— start of RAW RECORDS —
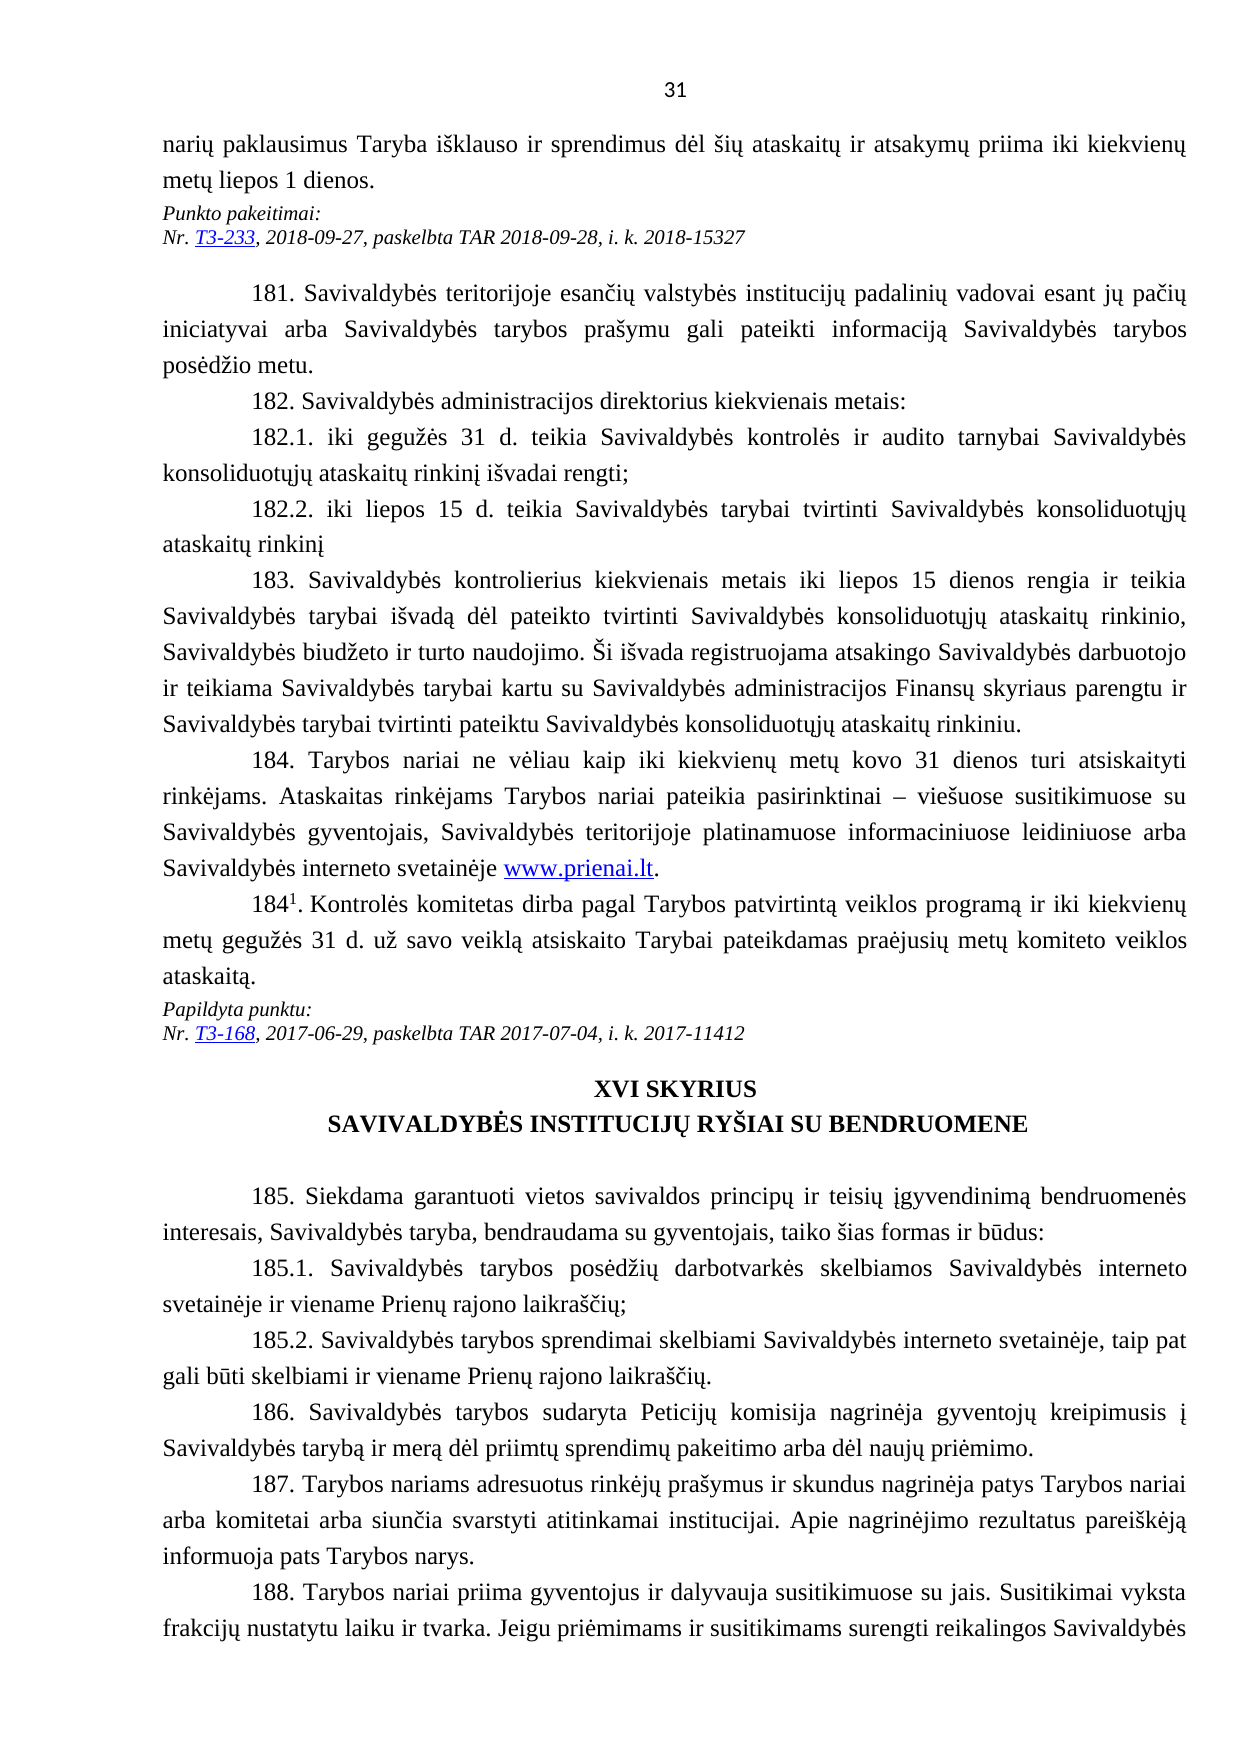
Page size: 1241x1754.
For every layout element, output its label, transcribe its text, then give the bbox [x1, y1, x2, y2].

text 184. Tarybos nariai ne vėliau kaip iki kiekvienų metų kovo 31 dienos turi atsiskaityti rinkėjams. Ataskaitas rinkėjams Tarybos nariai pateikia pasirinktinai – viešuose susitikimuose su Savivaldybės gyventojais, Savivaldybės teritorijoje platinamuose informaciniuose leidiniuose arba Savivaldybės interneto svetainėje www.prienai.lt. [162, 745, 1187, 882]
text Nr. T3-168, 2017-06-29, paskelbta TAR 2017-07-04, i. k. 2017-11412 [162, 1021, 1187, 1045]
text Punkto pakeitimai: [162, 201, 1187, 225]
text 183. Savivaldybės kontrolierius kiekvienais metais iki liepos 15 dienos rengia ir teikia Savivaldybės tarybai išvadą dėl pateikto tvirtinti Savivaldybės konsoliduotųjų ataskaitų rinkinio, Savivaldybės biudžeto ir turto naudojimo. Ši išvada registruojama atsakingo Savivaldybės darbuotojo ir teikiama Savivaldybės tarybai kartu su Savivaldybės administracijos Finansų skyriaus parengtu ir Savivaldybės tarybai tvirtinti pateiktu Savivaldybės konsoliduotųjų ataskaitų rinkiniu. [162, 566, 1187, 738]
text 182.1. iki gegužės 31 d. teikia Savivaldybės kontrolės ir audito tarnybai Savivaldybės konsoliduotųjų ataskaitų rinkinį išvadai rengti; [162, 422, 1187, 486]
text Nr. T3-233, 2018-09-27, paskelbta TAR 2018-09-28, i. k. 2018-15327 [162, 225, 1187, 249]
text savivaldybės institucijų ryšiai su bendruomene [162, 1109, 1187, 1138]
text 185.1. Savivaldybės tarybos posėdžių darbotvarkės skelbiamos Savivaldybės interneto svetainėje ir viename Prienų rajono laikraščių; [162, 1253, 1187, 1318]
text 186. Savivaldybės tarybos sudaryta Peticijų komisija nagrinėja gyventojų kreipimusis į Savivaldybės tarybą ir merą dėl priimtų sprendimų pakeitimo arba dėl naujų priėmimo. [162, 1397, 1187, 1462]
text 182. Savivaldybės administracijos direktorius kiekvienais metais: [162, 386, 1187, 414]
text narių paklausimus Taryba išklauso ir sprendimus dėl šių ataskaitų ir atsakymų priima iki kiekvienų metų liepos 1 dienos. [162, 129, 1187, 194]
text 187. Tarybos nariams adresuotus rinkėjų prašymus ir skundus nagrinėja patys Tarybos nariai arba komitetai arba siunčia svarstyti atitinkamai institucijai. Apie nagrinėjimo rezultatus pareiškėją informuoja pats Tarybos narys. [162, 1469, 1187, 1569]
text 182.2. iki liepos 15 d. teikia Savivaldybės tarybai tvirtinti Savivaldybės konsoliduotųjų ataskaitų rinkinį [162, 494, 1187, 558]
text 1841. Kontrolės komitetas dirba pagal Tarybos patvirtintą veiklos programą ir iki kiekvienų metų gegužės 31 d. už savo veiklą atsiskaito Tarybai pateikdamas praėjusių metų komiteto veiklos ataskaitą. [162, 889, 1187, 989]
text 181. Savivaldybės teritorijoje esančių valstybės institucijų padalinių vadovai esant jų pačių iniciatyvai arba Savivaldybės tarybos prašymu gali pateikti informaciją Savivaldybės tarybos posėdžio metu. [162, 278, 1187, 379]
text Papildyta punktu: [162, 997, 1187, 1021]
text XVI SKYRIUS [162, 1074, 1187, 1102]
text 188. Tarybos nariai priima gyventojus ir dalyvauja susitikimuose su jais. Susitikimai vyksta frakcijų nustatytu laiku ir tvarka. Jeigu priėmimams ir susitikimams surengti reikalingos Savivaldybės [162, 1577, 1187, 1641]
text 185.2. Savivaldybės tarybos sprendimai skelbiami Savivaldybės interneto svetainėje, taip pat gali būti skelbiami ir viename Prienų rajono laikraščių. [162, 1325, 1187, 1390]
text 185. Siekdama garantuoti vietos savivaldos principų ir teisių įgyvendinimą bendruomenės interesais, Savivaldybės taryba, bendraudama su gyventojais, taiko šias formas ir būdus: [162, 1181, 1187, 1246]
— end of RAW RECORDS —
Please copy the data above word for word, leaving out the pictures.

◆ **WRITTEN SOLUTION**
Page size: 1241x1754.
For every layout element, output its label, transcribe its text, then give the bbox [x1, y1, x2, y2].

text 184. Tarybos nariai ne vėliau kaip iki kiekvienų metų kovo 31 dienos turi atsiskaityti rinkėjams. Ataskaitas rinkėjams Tarybos nariai pateikia pasirinktinai – viešuose susitikimuose su Savivaldybės gyventojais, Savivaldybės teritorijoje platinamuose informaciniuose leidiniuose arba Savivaldybės interneto svetainėje www.prienai.lt. [162, 745, 1187, 882]
text Nr. T3-168, 2017-06-29, paskelbta TAR 2017-07-04, i. k. 2017-11412 [162, 1021, 1187, 1045]
text Punkto pakeitimai: [162, 201, 1187, 225]
text 183. Savivaldybės kontrolierius kiekvienais metais iki liepos 15 dienos rengia ir teikia Savivaldybės tarybai išvadą dėl pateikto tvirtinti Savivaldybės konsoliduotųjų ataskaitų rinkinio, Savivaldybės biudžeto ir turto naudojimo. Ši išvada registruojama atsakingo Savivaldybės darbuotojo ir teikiama Savivaldybės tarybai kartu su Savivaldybės administracijos Finansų skyriaus parengtu ir Savivaldybės tarybai tvirtinti pateiktu Savivaldybės konsoliduotųjų ataskaitų rinkiniu. [162, 566, 1187, 738]
text 182.1. iki gegužės 31 d. teikia Savivaldybės kontrolės ir audito tarnybai Savivaldybės konsoliduotųjų ataskaitų rinkinį išvadai rengti; [162, 422, 1187, 486]
text Nr. T3-233, 2018-09-27, paskelbta TAR 2018-09-28, i. k. 2018-15327 [162, 225, 1187, 249]
text savivaldybės institucijų ryšiai su bendruomene [162, 1109, 1187, 1138]
text 185.1. Savivaldybės tarybos posėdžių darbotvarkės skelbiamos Savivaldybės interneto svetainėje ir viename Prienų rajono laikraščių; [162, 1253, 1187, 1318]
text 186. Savivaldybės tarybos sudaryta Peticijų komisija nagrinėja gyventojų kreipimusis į Savivaldybės tarybą ir merą dėl priimtų sprendimų pakeitimo arba dėl naujų priėmimo. [162, 1397, 1187, 1462]
text 182. Savivaldybės administracijos direktorius kiekvienais metais: [162, 386, 1187, 414]
text narių paklausimus Taryba išklauso ir sprendimus dėl šių ataskaitų ir atsakymų priima iki kiekvienų metų liepos 1 dienos. [162, 129, 1187, 194]
text 187. Tarybos nariams adresuotus rinkėjų prašymus ir skundus nagrinėja patys Tarybos nariai arba komitetai arba siunčia svarstyti atitinkamai institucijai. Apie nagrinėjimo rezultatus pareiškėją informuoja pats Tarybos narys. [162, 1469, 1187, 1569]
text 182.2. iki liepos 15 d. teikia Savivaldybės tarybai tvirtinti Savivaldybės konsoliduotųjų ataskaitų rinkinį [162, 494, 1187, 558]
text 1841. Kontrolės komitetas dirba pagal Tarybos patvirtintą veiklos programą ir iki kiekvienų metų gegužės 31 d. už savo veiklą atsiskaito Tarybai pateikdamas praėjusių metų komiteto veiklos ataskaitą. [162, 889, 1187, 989]
text 181. Savivaldybės teritorijoje esančių valstybės institucijų padalinių vadovai esant jų pačių iniciatyvai arba Savivaldybės tarybos prašymu gali pateikti informaciją Savivaldybės tarybos posėdžio metu. [162, 278, 1187, 379]
text Papildyta punktu: [162, 997, 1187, 1021]
text XVI SKYRIUS [162, 1074, 1187, 1102]
text 188. Tarybos nariai priima gyventojus ir dalyvauja susitikimuose su jais. Susitikimai vyksta frakcijų nustatytu laiku ir tvarka. Jeigu priėmimams ir susitikimams surengti reikalingos Savivaldybės [162, 1577, 1187, 1641]
text 185.2. Savivaldybės tarybos sprendimai skelbiami Savivaldybės interneto svetainėje, taip pat gali būti skelbiami ir viename Prienų rajono laikraščių. [162, 1325, 1187, 1390]
text 185. Siekdama garantuoti vietos savivaldos principų ir teisių įgyvendinimą bendruomenės interesais, Savivaldybės taryba, bendraudama su gyventojais, taiko šias formas ir būdus: [162, 1181, 1187, 1246]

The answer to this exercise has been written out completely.